My mother was shocked. She though he was going to get better. She thought he was going to go home and they’d be together for years to come. She honestly thought this. She had no idea he was this bad.

I wonder why I’m the only one who knew. I kept waiting for a doctor, any doctor, to say what I already knew. Finally, tonight the doctor told us.


  • This is a hard time, you have the strength. Letting go of a loved one is never easy, we each reach it in our way and time. Hospice/doctors know what to do for a peaceful pain free transition for everyone. Your presence there will help all, including yourself.

    I am an advocate for everyone having a health-care proxy and living directive/will in case one can not speak for themselves, it makes it clear what a person wants/don’t want and takes everyone off the hook with just making guesses.



  • So sorry for all of the difficult decisions and pain you and your family are feeling. Hospices usually have counselors available to the family, so that may help everyone too.


  • hospice is wonderful and will help take care of the medical stuff so you and your family can spend time with your father and be there for each other. i can understand about your aversion to the feeding tube. doctors and hospice can talk to you more about how the feeding tube changes the approximate length of prognosis. it’s hard because you’ve said he will die either way. it leaves you wondering who these extreme measures are for? you are entering a terribly hard place. i’m fresh out of a dying experience myself, and the dilemmas and lack of clear cut solutions are the worst. but you will come through it. i wish you strength and courage.


    • We are in inpatient hospice and he is resting quietly.
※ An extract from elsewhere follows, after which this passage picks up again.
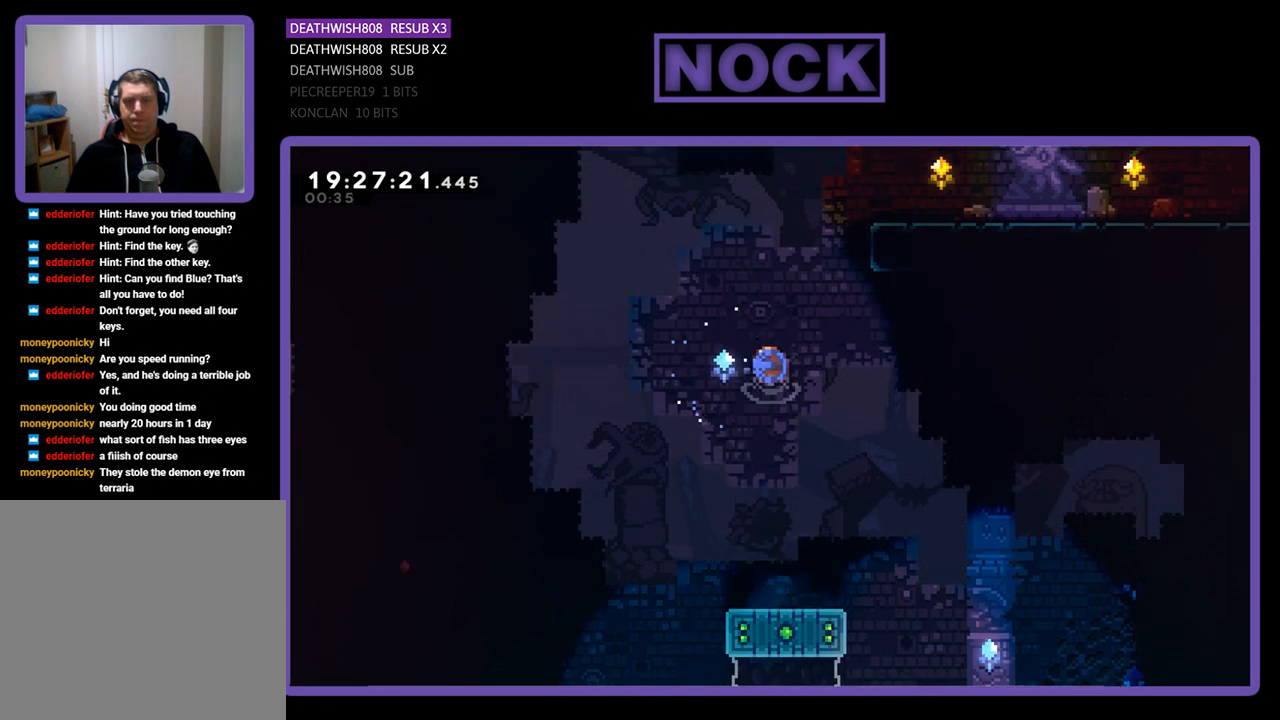
{"buttons": ["CIRCLE", "R2", "DPAD_UP", "DPAD_RIGHT"], "left_stick": "center", "right_stick": "center", "events": [[133, "DPAD_RIGHT", "down"]]}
We made the decision to forgo the tube. It was a very good decision. As was calling hospice. Thank you so much. I do feel strong. You can be sad and strong at the same time, right?


      • yes you can. many, many feelings coexist right now, and all of them are just fine. i’m so glad you got to inpatient hospice! my aunt went inpatient for her final week and it was nothing short of magnificent. good call for you and your family. enjoy every single moment, stay present. love to you.